Whichever is true is unimportant and this is our version.
It makes for a great curried fish meal that is easy and quick to prepare. Cook the rice and eggs in advance to make life even easier.
- 250g/½lb long grain or basmati rice
- 500g/1lb skinned cod or other boneless white fish of your choice
- 8 large free range eggs, hardboiled and shelled
- 500ml/2 cups Fish Stock
- Curry powder or paste to your taste
- Two Tablespoons Fresh Coriander Leaf
- Sea Salt
- Black Pepper
- Start the rice of your choice cooking. It needs to cook for a minute or two less than the pack instructions say as it will be cooked a little more.
- As the rice is cooking, put the fish fillets into a pan and cover with fish stock. It may not need the full amount of stock so seal any left and put in the fridge. Bring to the boil then reduce the heat and poach the fish gently for around 10-15 minutes. Once cooked then drain before returning to the pan.
- Break the fish up into largish chunks then add in the almost cooked rice. Stir in the curry powder or paste using a quantity according to your taste and the strength. Different ones give variations in the flavour so it is best to use a familiar one. Add a little of the fish stock then heat until hot. Frequent stirring is essential to prevent things from sticking to the pan.
- While the rice and fish heat together, chop four of the hard boiled eggs finely. Add in to mixture then keep over the heat for around a minute to heat the eggs.
- Remove the Kedgeree from the heat then cut the remaining four hard boiled eggs into quarters.
- Divide the Kedgeree mixture between four plates. You may need to use a slotted spoon if there is a little too much liquid. Arrange the quartered hard-boiled eggs around it on each plate. Either sprinkle with the fresh coriander leaf or serve that at the dining table to be added by each diner according to taste.
This kedgeree is quite filling just as it is. To add more from an Indian menu then serve with either naan or chapati. Perhaps some potato pancakes work for a more Scottish version.
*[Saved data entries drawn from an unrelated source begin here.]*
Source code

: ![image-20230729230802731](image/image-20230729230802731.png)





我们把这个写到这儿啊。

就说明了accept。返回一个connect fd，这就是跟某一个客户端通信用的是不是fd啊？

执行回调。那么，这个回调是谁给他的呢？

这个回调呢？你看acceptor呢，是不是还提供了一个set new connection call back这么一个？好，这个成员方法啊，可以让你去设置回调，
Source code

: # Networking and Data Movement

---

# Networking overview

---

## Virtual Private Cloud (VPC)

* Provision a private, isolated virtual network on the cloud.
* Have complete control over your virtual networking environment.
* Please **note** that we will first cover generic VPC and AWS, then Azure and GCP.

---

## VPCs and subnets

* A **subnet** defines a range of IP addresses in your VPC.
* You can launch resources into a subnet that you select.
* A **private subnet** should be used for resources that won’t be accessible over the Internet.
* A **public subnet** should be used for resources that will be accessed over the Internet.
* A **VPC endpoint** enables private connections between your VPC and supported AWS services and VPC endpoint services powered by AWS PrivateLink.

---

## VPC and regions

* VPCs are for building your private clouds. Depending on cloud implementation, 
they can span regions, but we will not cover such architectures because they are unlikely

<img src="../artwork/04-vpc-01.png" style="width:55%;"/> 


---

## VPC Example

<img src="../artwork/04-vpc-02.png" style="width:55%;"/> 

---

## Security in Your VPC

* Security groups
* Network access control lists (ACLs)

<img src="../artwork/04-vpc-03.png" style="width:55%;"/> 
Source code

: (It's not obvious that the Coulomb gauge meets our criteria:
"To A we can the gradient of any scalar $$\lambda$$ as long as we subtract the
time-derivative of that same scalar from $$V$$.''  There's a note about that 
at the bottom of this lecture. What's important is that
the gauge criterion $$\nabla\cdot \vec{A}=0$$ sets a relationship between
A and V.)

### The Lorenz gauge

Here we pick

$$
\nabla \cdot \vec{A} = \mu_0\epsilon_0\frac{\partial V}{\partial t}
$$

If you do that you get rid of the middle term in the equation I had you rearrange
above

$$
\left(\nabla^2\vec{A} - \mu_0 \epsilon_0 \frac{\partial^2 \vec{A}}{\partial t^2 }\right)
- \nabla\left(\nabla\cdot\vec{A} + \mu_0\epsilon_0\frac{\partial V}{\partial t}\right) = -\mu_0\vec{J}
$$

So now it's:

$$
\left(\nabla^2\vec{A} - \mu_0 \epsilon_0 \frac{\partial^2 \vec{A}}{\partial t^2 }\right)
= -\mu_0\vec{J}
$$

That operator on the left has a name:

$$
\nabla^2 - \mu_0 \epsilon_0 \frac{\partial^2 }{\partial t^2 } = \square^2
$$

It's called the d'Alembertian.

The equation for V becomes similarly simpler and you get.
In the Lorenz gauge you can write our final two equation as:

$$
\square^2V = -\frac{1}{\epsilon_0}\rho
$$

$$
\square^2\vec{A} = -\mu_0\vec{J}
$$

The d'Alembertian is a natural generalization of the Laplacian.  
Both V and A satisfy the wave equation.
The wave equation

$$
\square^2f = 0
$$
A minty raita is also useful because it can help moderate the strength of the curry taste when added. The simplest one is just a mixture of yoghurt and mint. Less than a minute to prepare then diners can add as much or as little as they choose.
Indian or Scottish?
I have seen it put both ways and they are each most likely correct.
It becomes unimportant though as it is a delicious meal no matter where it is originally from.
Most kedgeree recipes that I have seen will include a smoked fish. I prefer to use an unsmoked variety which is what I have include here.